Hired to sell ads, Wetherbee was sent to the scene of a drowning when Ledger publisher Dick Noyes could not find anyone else.

“I wrote a color piece and got a ton of mail from the community,” Wetherbee says. “He [Noyes] looked at it and said, ‘You don’t want to sell ads; you want to be a reporter.’”
Wetherbee, who admits he could not even spell, went on to take courses in journalism at Keene State College, where he learned under Bob Lyle, one of the best journalists he ever met.

“In effect, I learned the trade before they caught up with me,” Wetherbee says.
Now, at 73, Wetherbee still tries to stay on top of journalistic endeavors. He works with computers and has his own Web site at He tells five stories per week on New Hampshire Chronicle, even when he thinks he has told every story there is to tell.

“I keep my eyes open all the time,” Wetherbee says. “I buy old magazines and town histories and I go to libraries.”

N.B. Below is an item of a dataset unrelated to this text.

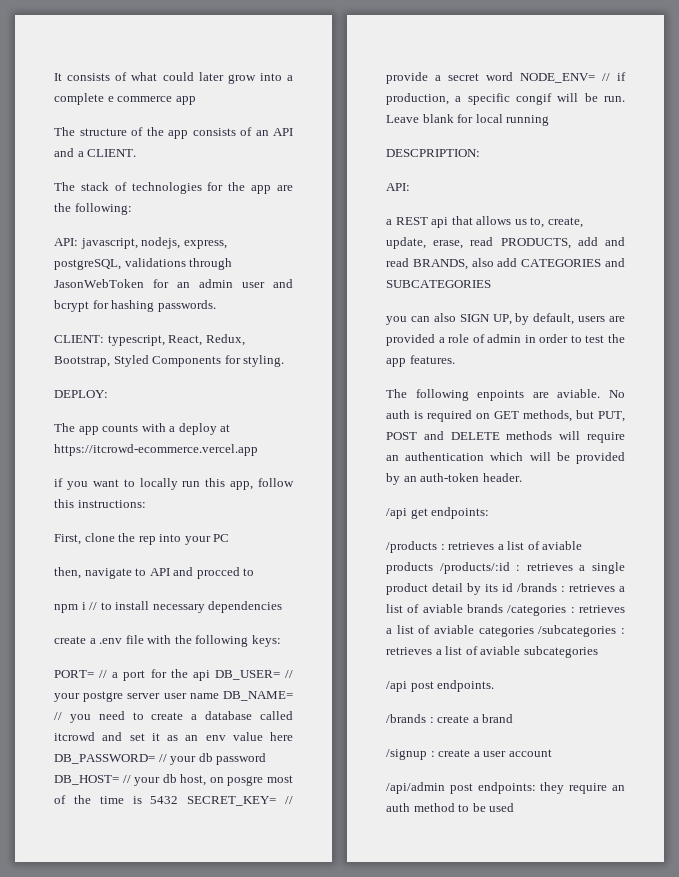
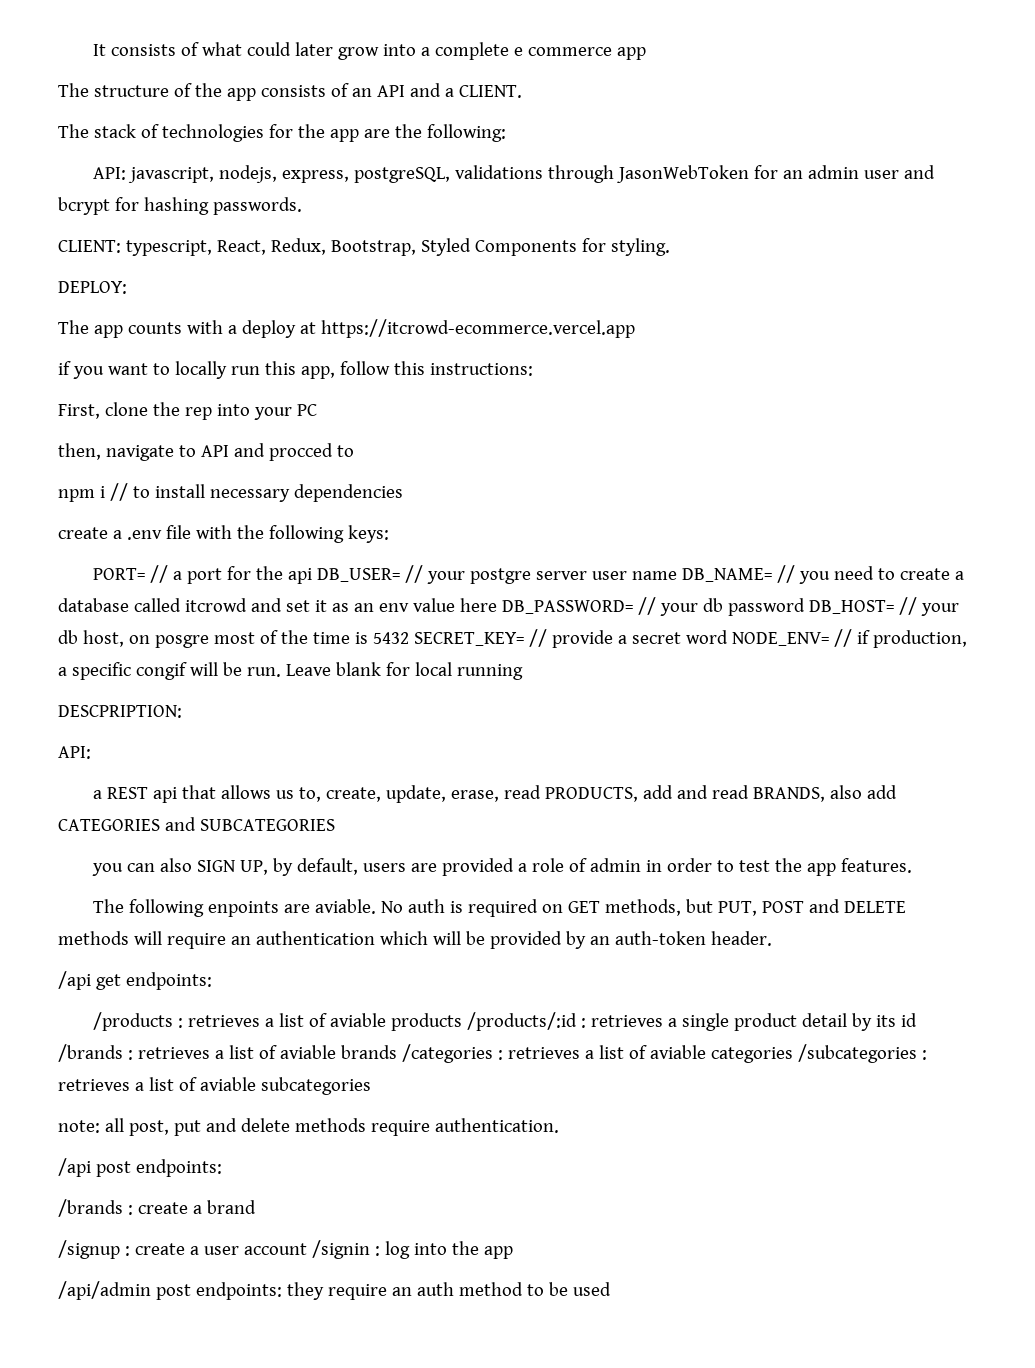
(598, 652) none -> [58,1118,559,1136] // note: all post, put and delete methods require authentication.
[437,680,495,692] endpoints. -> [135,1159,222,1177] endpoints:
(552, 753) none -> [311,1240,513,1259] /signin : log into the app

Returning to Peterborough is a trip down memory lane for Wetherbee, who was a member of the town band in 1951.

“It’s funny how much of it has changed and how much of it remains the same,” he says.
The winner of several awards, including multiple “New England Emmys,” Wetherbee has achieved fame for his voice-over work on Ken Burns film “The Making of Baseball,” “The Works of Robert Frost” and a voice-over at the former site of the Old Man in the Mountain — Franconia Notch Visitor’s Center.

Wetherbee will be at Toadstool Bookshop at 11 a.m. Saturday.